That Palin Email Hack Thingy
I’m still in catch up mode from being offline all last week, but I have to chime in on this whole Palin’s email account being hacked thingy. The right wants you to believe some massive hacker fiddled his way through cyberspace, altering bits and warping the very space-time continuum in order to hack into Palin’s […]
I’m still in catch up mode from being offline all last week, but I have to chime in on this whole Palin’s email account being hacked thingy. The right wants you to believe some massive hacker fiddled his way through cyberspace, altering bits and warping the very space-time continuum in order to hack into Palin’s email account at Yahoo. Sounds like a scene out of Live Free or Die Hard, or even War Games. Oh so scary.

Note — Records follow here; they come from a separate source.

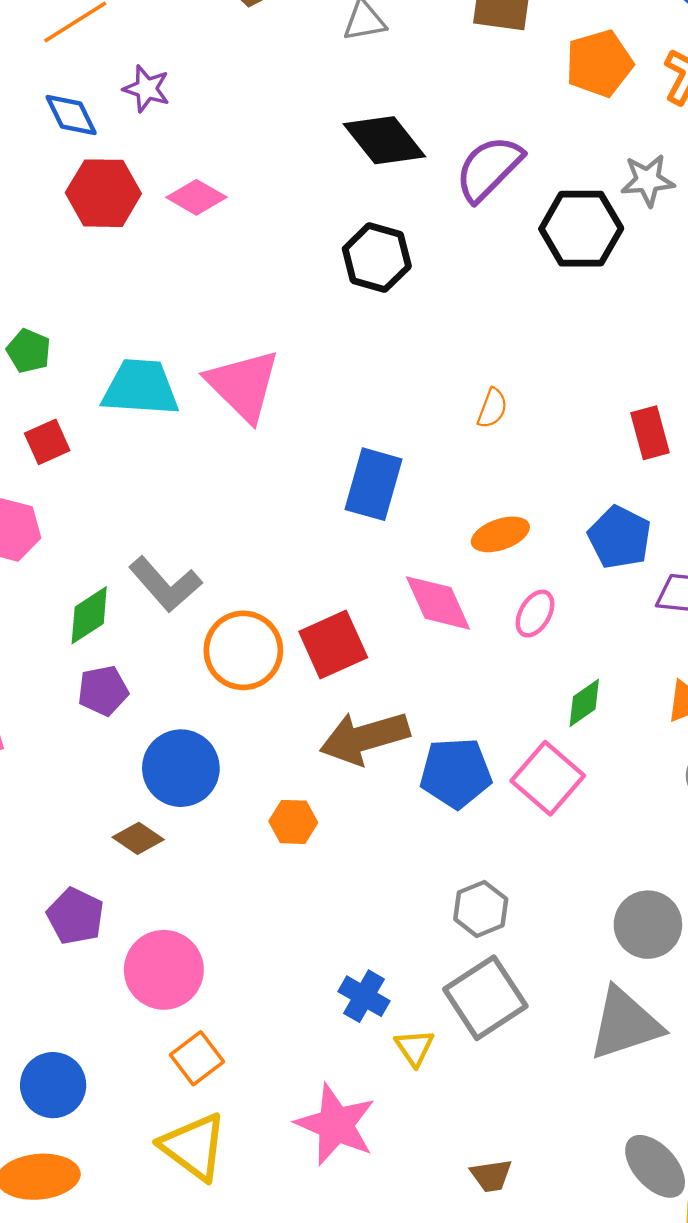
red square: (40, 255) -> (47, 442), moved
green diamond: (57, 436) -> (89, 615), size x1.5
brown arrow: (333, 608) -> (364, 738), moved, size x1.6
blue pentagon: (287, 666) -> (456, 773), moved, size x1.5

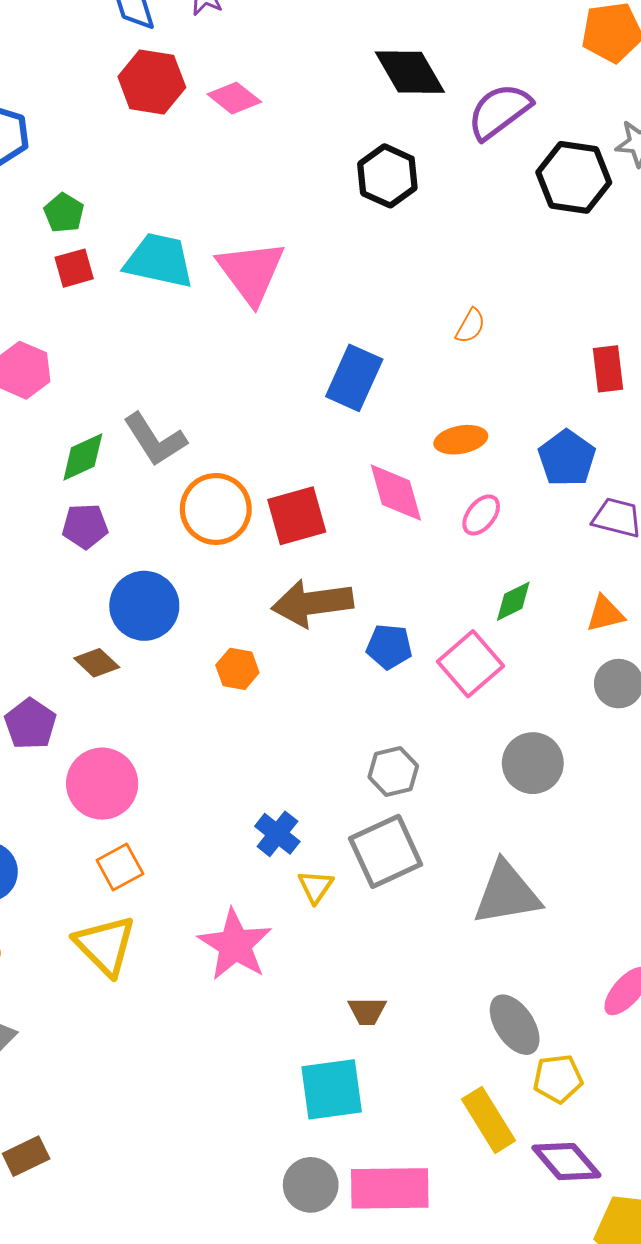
red square: (47, 442) -> (74, 268), moved
blue pentagon: (456, 773) -> (389, 647), size x0.7
gray circle: (648, 925) -> (533, 763), moved

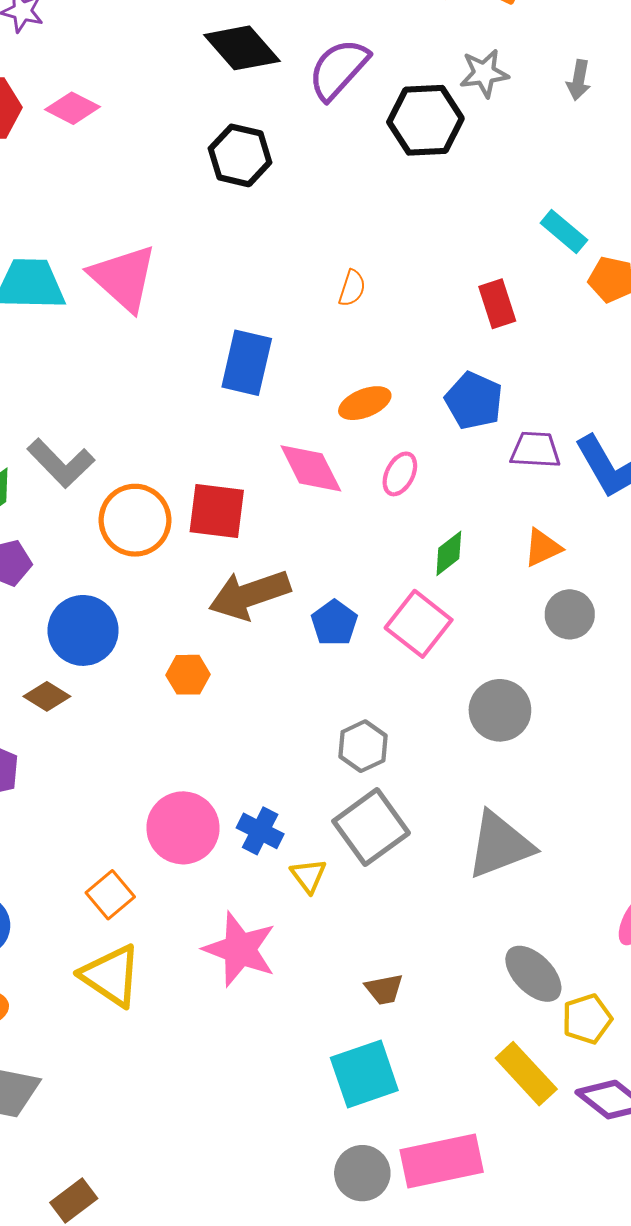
red square: (297, 516) -> (217, 511), turned 34
blue pentagon: (389, 647) -> (334, 623), turned -30
pink circle: (102, 784) -> (183, 828), moved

The problem is that it was nothing like that. She had an account on Yahoo, which has been a hackers favorite target for years. Back in the hay days of Yahoo Chat, people lost accounts and a daily basis through hacks. Yahoo has done a little to make their accounts more secure, but not much.
PC Magazine has taken a look into this and published a decent article putting it out in laymen terms. Basically all you need to know is some personal information about a person in order to get their account. That’s apparently what the hacker did. Information like that isn’t hard to come by either when the victim is in the public spotlight.
So what happens if your account or mine ends up falling victim to some bored hacker? Do we receive the full investigative force of the federal government? Absolutely not. This is a tax payer luxury only afforded to people of high power – like the Governor of Alaska.
Oh and if you are wondering how to protect yourself from such a simple hack, that answer is simple. Don’t use actual information for the password recovery forms. I never use actual information. Instead I use some items I came up with years ago and it’s never the same between any two sites. Instead I keep a nice notebook with it all written down. That’s not some super secret thing I learned in my three decades of software development. It is nothing more than simple common sense – something we would want our people of power to posses.